Methods: The patients were divided into two groups as TNBC and non-TNBC. Clinicopathological and treatment parameters of both groups were compared. Survival rates were evaluated using Kaplan Meirer method.
Results: 110(11.1%) of 992 patients were triple negative. 2, 5 and 10-year overall survival (OS) was 91.8%, 75.8%, 64% and 98.5%, 91.3% and 76.2%, respectively in the TNBC and non-TNBC groups. Disease-free survival (DFS) was median 29.7 months in the TNBC group and 52.37 months in the non-TNBC group.

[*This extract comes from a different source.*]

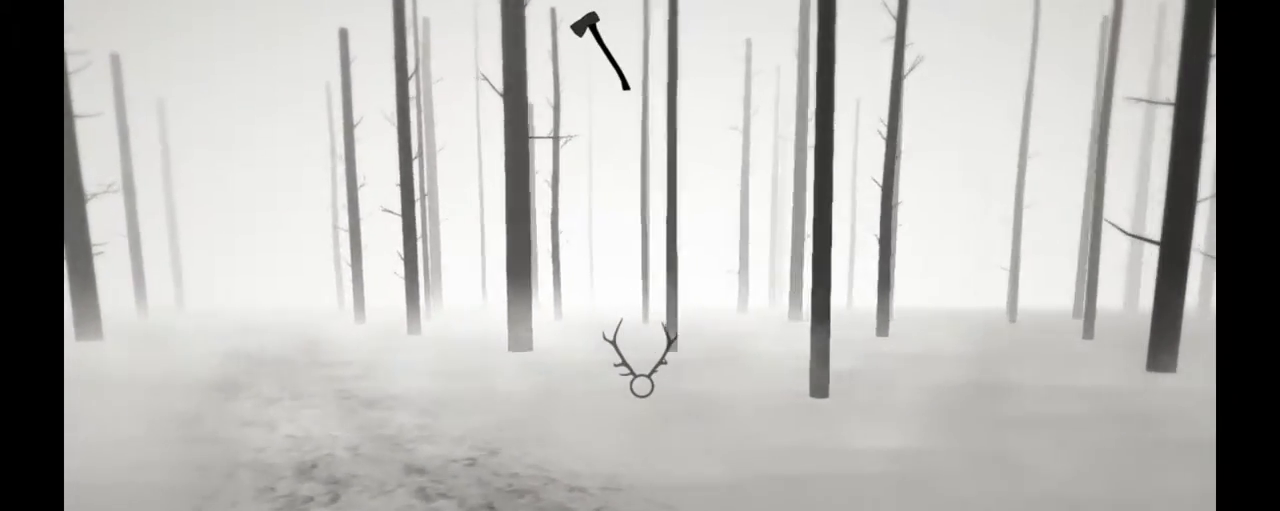
{"buttons": ["R2"], "left_stick": "up-left", "right_stick": "center", "events": []}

The TNBC group has more grade 2-3 tumors (95.8% vs 87.8%, p=0.019), higher ki-67 value (72.7% vs 44.9%, p<0.001), more metastasis presence (28.2% vs 16.2%, p=0.002) and more exitus (28.2% vs 14.5%, p<0.001) than the non-TNBC group. It was not statistically significant as well as local recurrence was higher in the TNBC group. Brain metastasis was observed more frequently in the TNBC group. In the TNBC group, being ≥70 years of age (p=0.05), having T3-4 disease (p=0.040), presence of PNI (p=0.022), presence of metastasis (p<0.001), presence of brain metastasis (p=0.049) had a negative effect on OS in univariate analysis.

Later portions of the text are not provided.